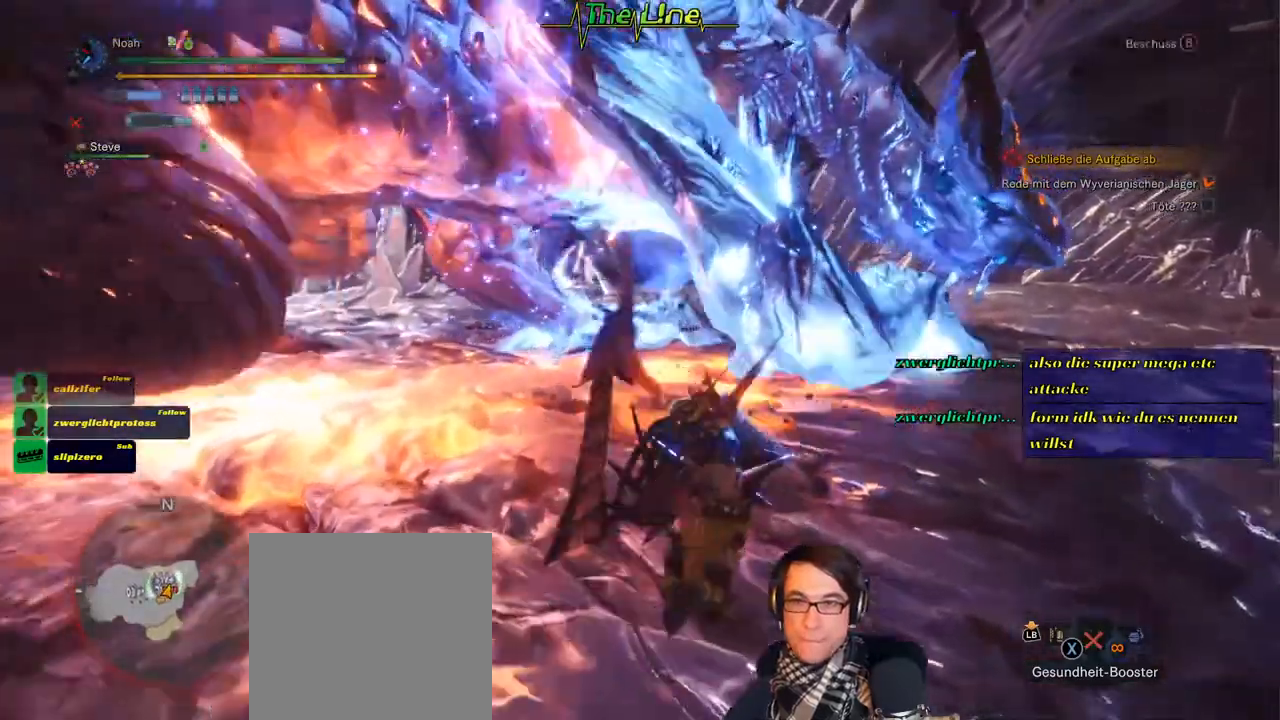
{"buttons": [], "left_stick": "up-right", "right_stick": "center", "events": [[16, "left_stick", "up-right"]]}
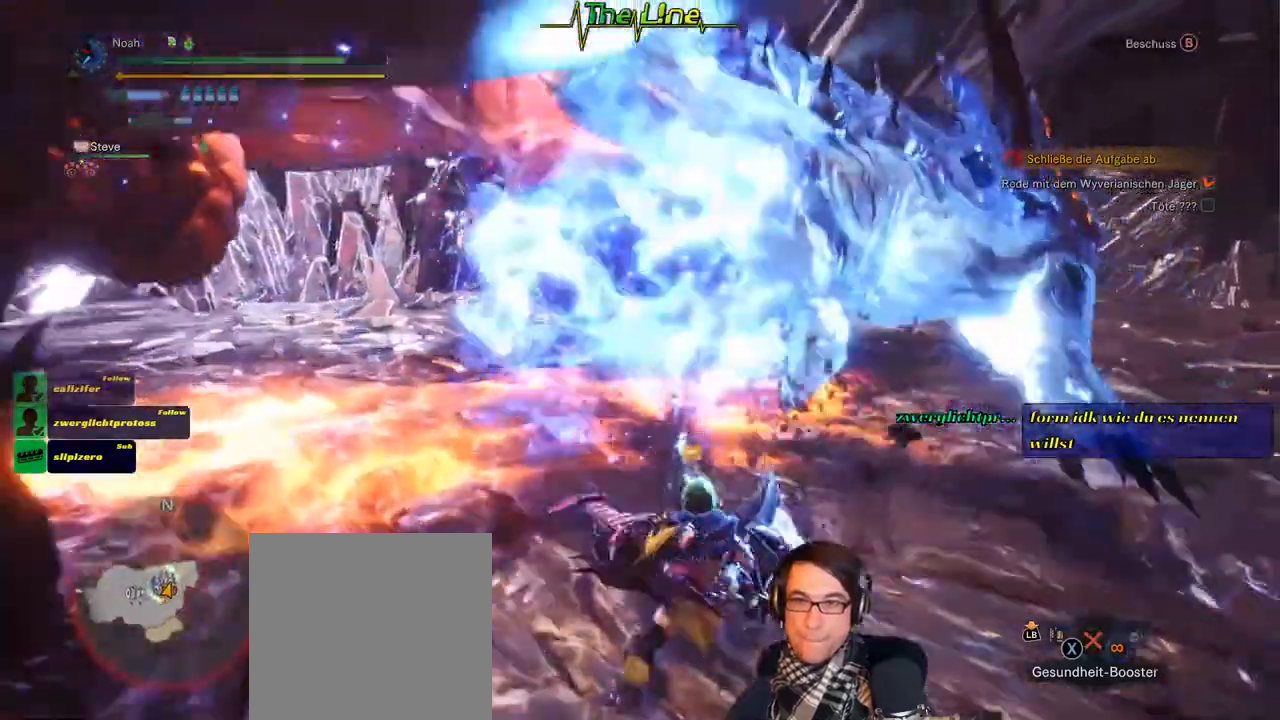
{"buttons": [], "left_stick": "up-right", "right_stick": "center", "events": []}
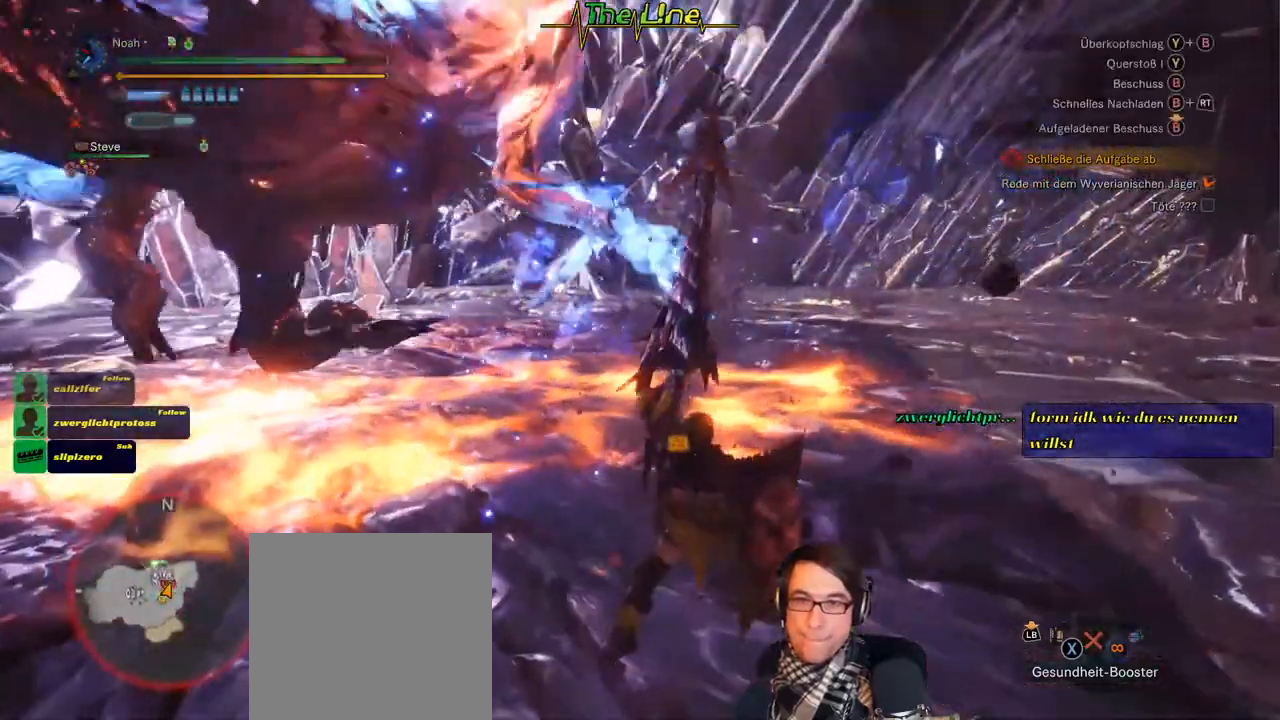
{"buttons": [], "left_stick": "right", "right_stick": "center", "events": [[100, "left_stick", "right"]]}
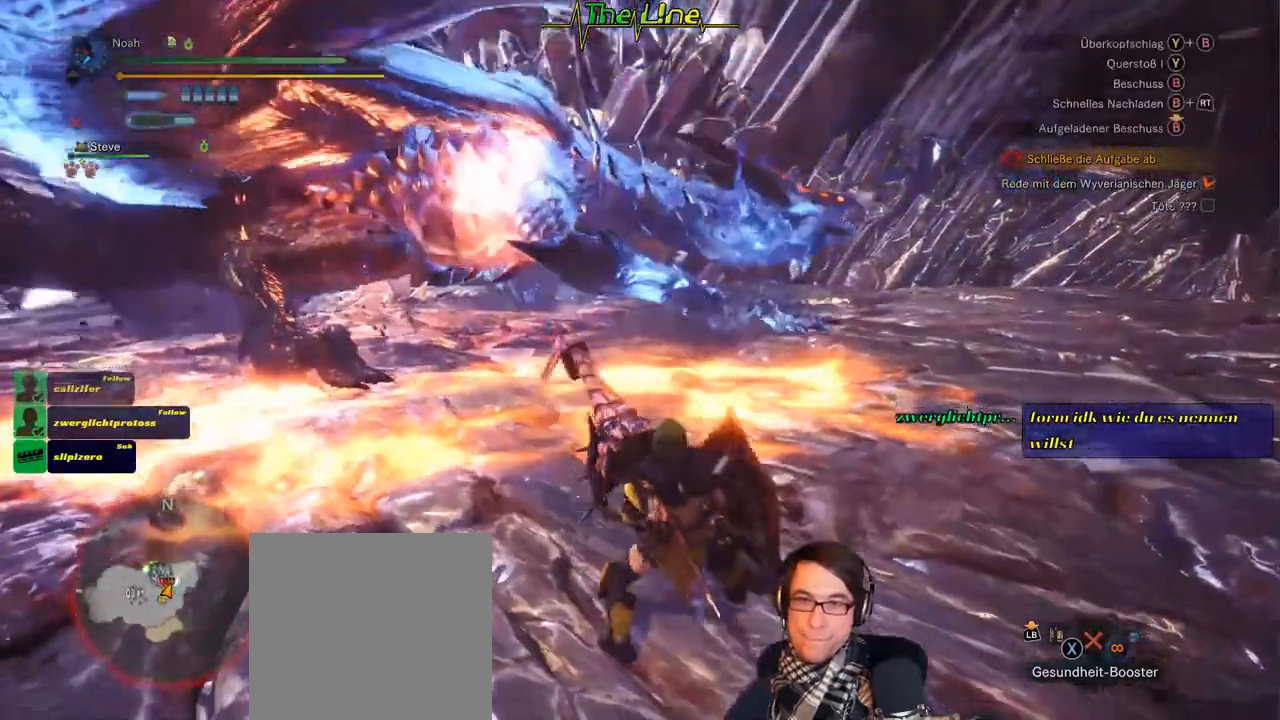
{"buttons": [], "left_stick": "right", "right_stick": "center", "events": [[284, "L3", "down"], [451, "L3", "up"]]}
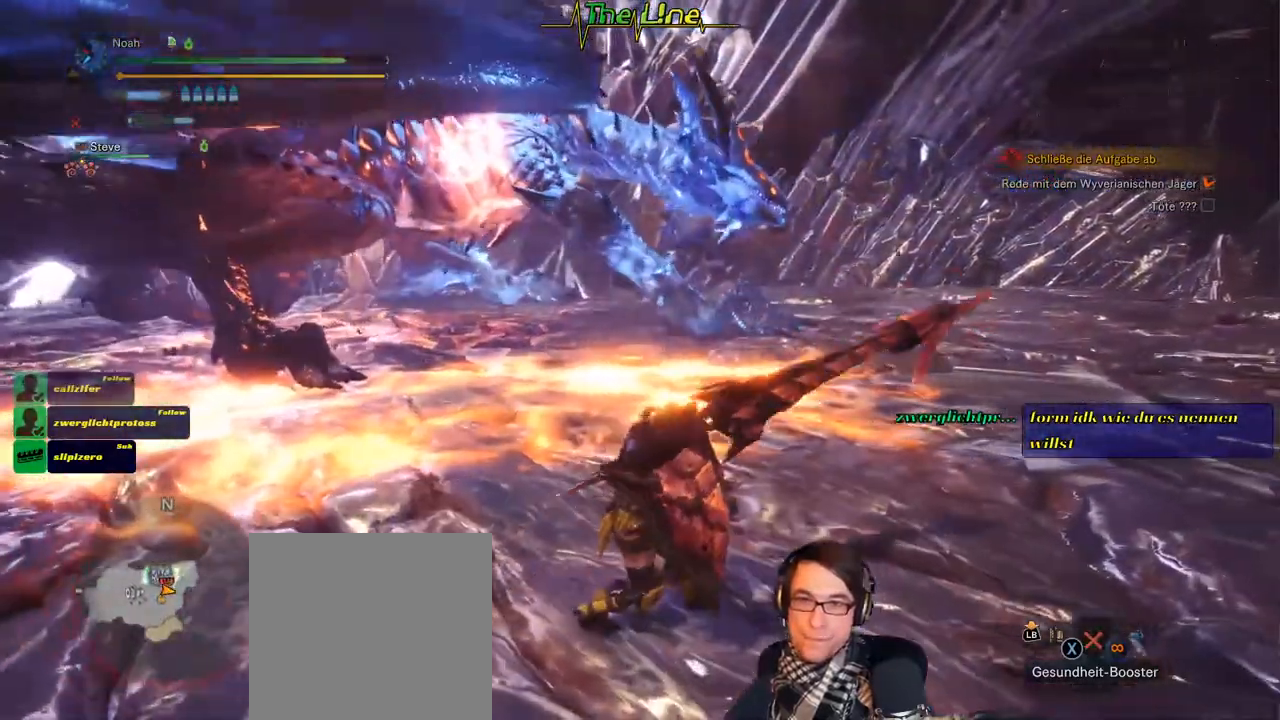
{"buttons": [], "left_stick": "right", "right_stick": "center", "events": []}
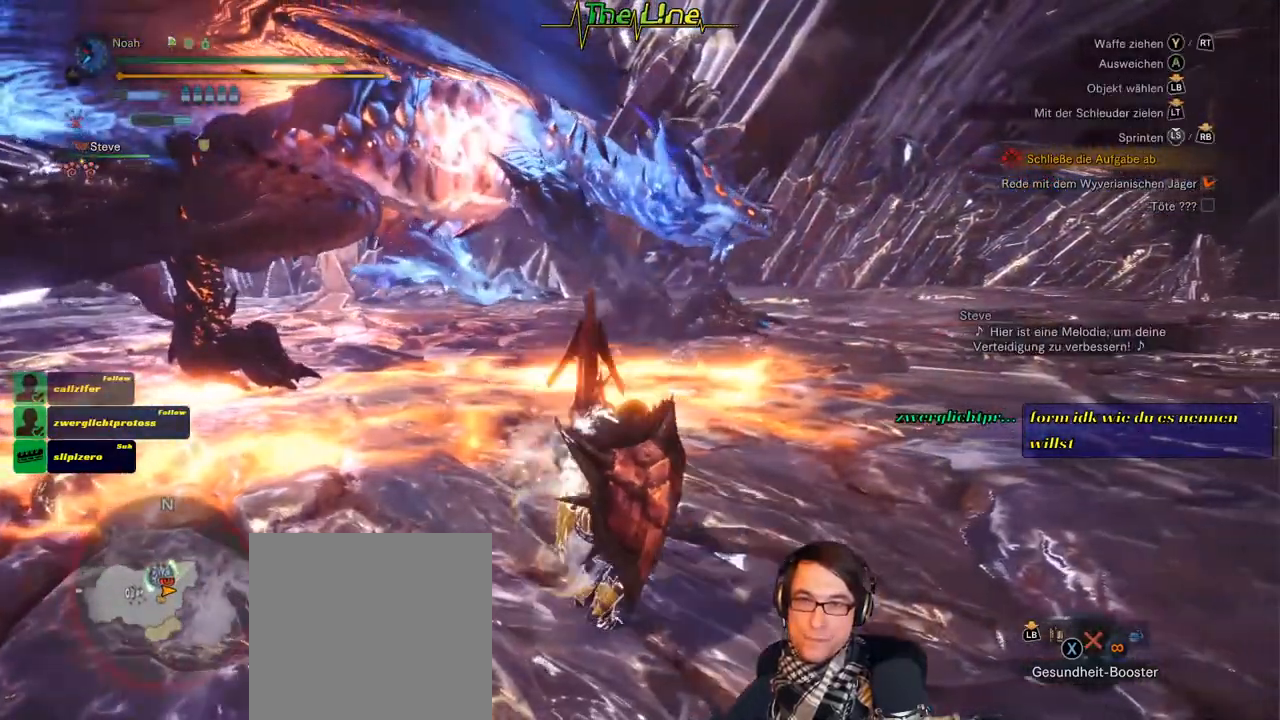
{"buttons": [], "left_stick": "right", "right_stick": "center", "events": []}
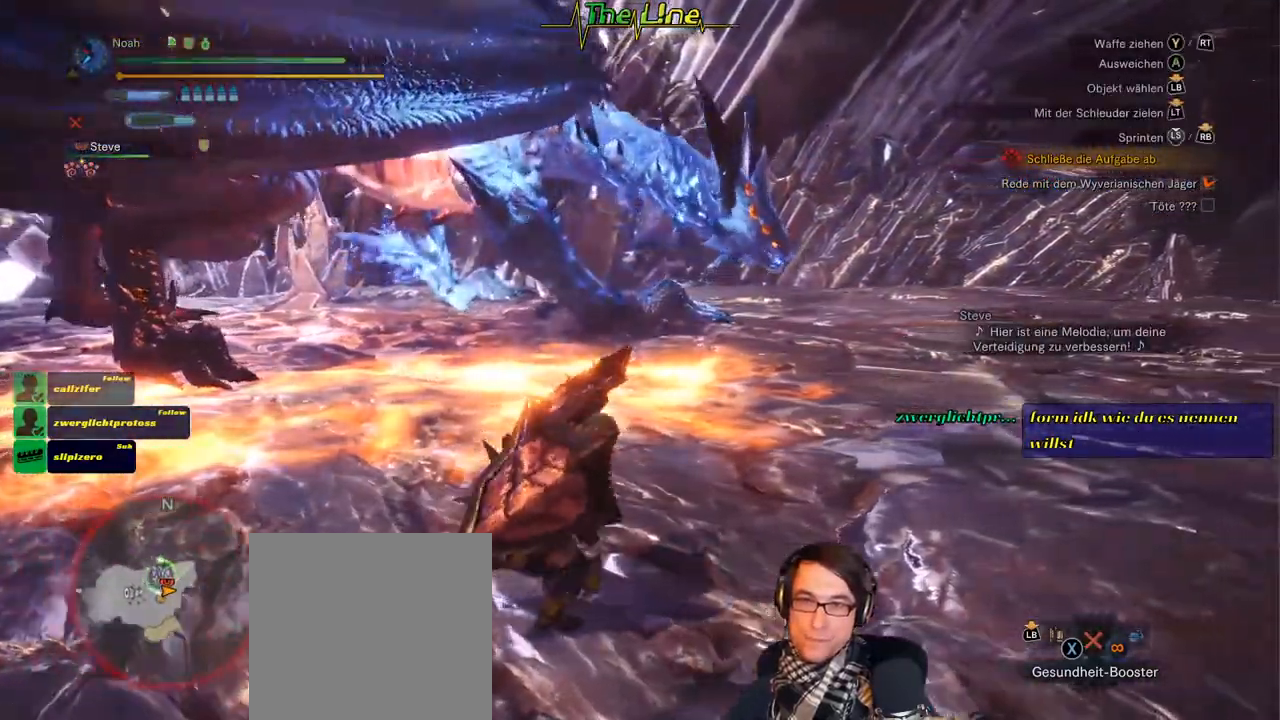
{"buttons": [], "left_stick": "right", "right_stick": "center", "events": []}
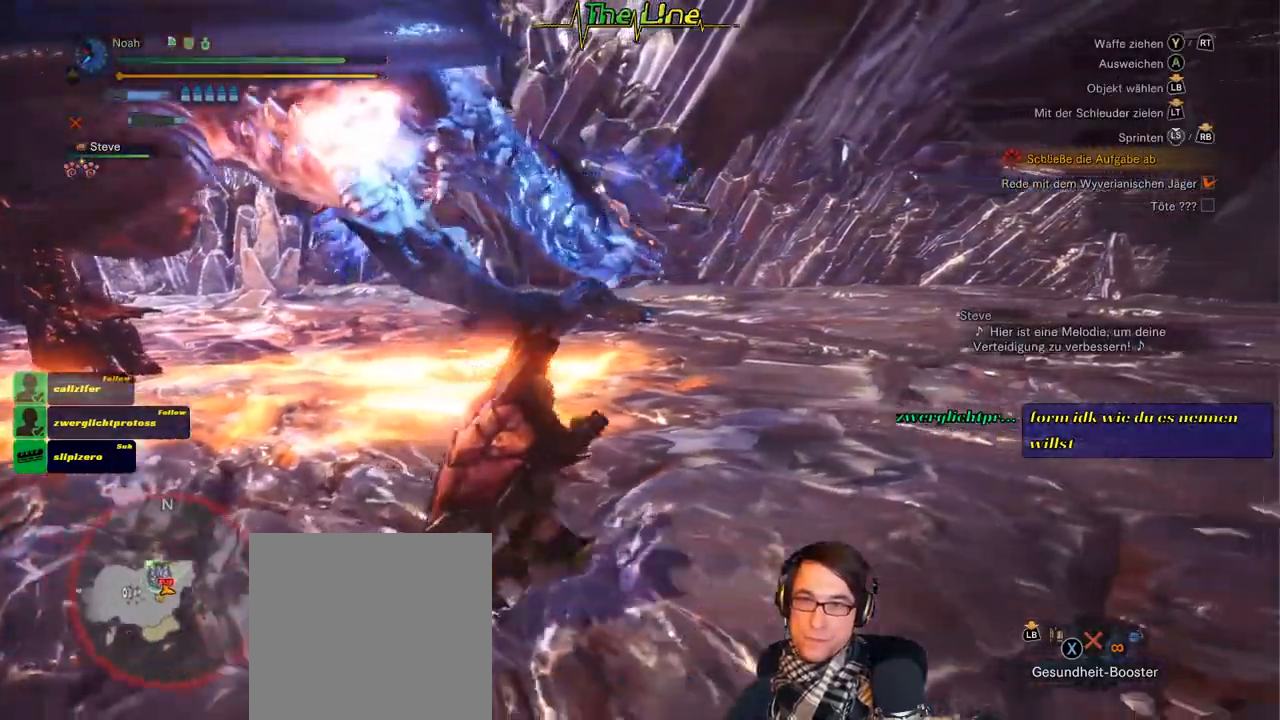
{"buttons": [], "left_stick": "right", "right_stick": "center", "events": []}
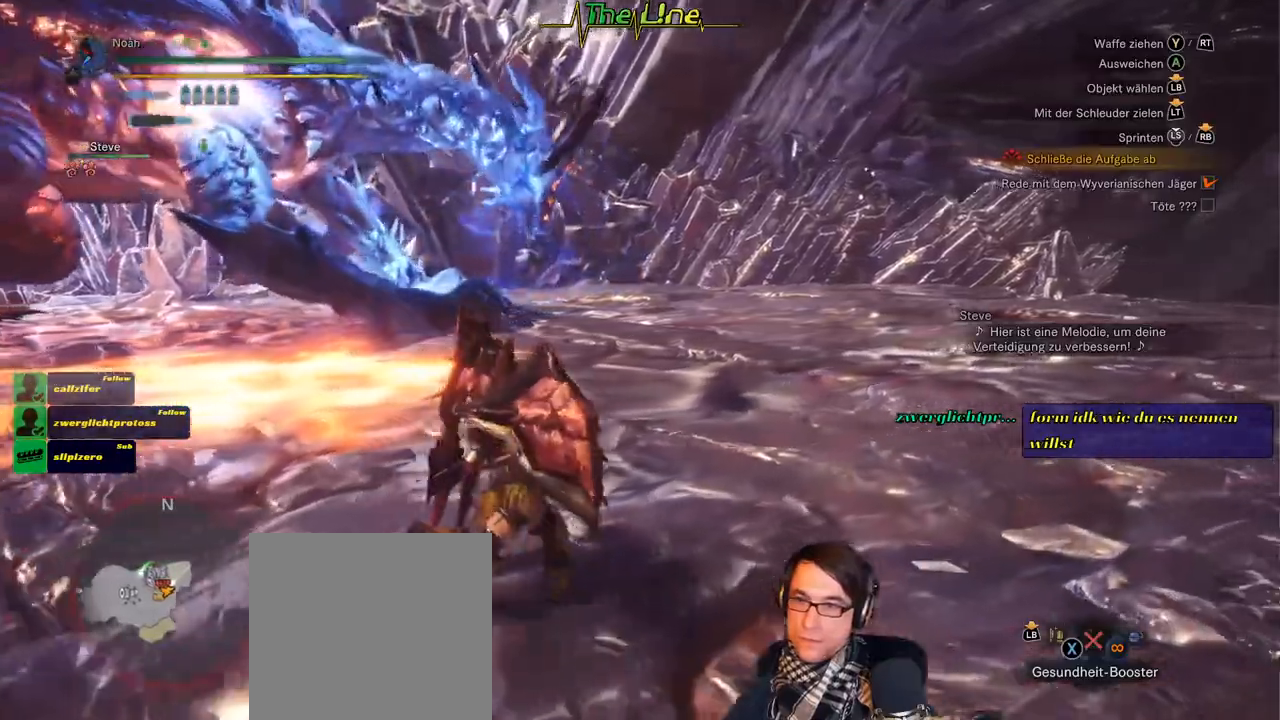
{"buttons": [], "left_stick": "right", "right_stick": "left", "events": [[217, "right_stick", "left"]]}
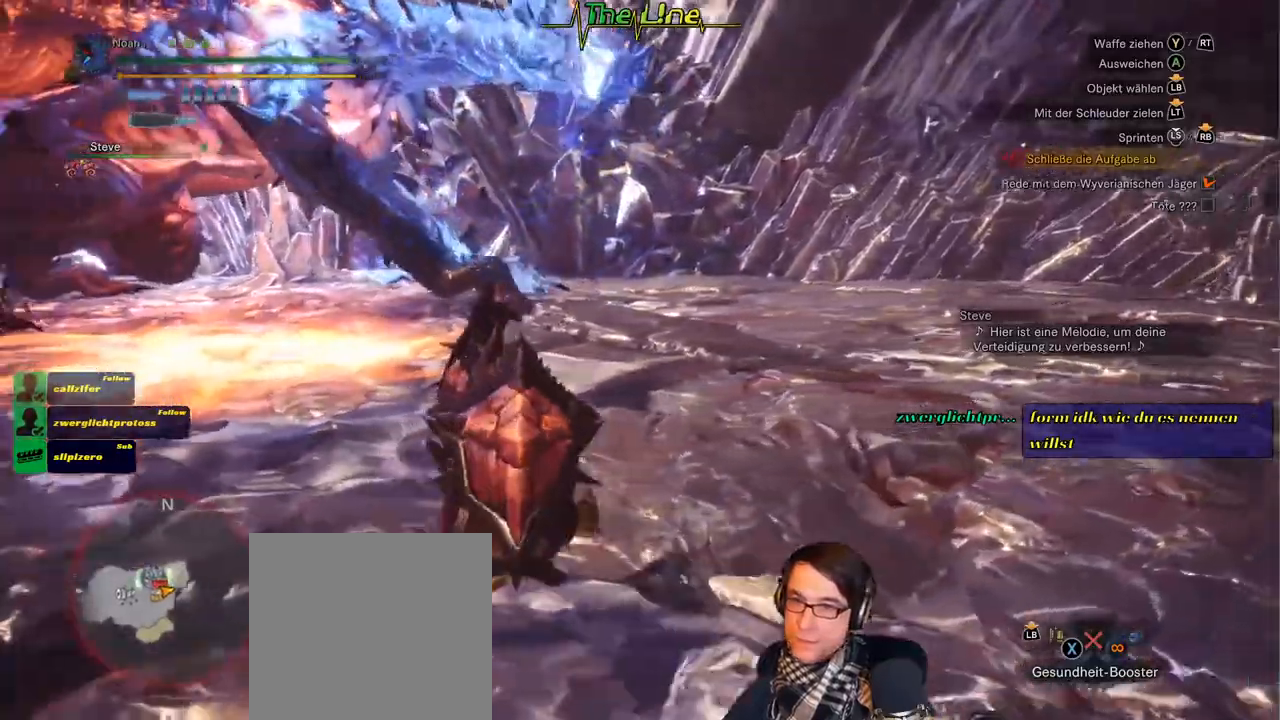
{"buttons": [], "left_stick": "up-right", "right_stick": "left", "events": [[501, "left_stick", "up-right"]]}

===

__Activity__:
The preceding entries are to be returned verbatim, with every picture excluded.

__Result of this exercise__:
{"buttons": [], "left_stick": "up-right", "right_stick": "center", "events": [[16, "left_stick", "up-right"]]}
{"buttons": [], "left_stick": "up-right", "right_stick": "center", "events": []}
{"buttons": [], "left_stick": "right", "right_stick": "center", "events": [[100, "left_stick", "right"]]}
{"buttons": [], "left_stick": "right", "right_stick": "center", "events": [[284, "L3", "down"], [451, "L3", "up"]]}
{"buttons": [], "left_stick": "right", "right_stick": "center", "events": []}
{"buttons": [], "left_stick": "right", "right_stick": "center", "events": []}
{"buttons": [], "left_stick": "right", "right_stick": "center", "events": []}
{"buttons": [], "left_stick": "right", "right_stick": "center", "events": []}
{"buttons": [], "left_stick": "right", "right_stick": "left", "events": [[217, "right_stick", "left"]]}
{"buttons": [], "left_stick": "up-right", "right_stick": "left", "events": [[501, "left_stick", "up-right"]]}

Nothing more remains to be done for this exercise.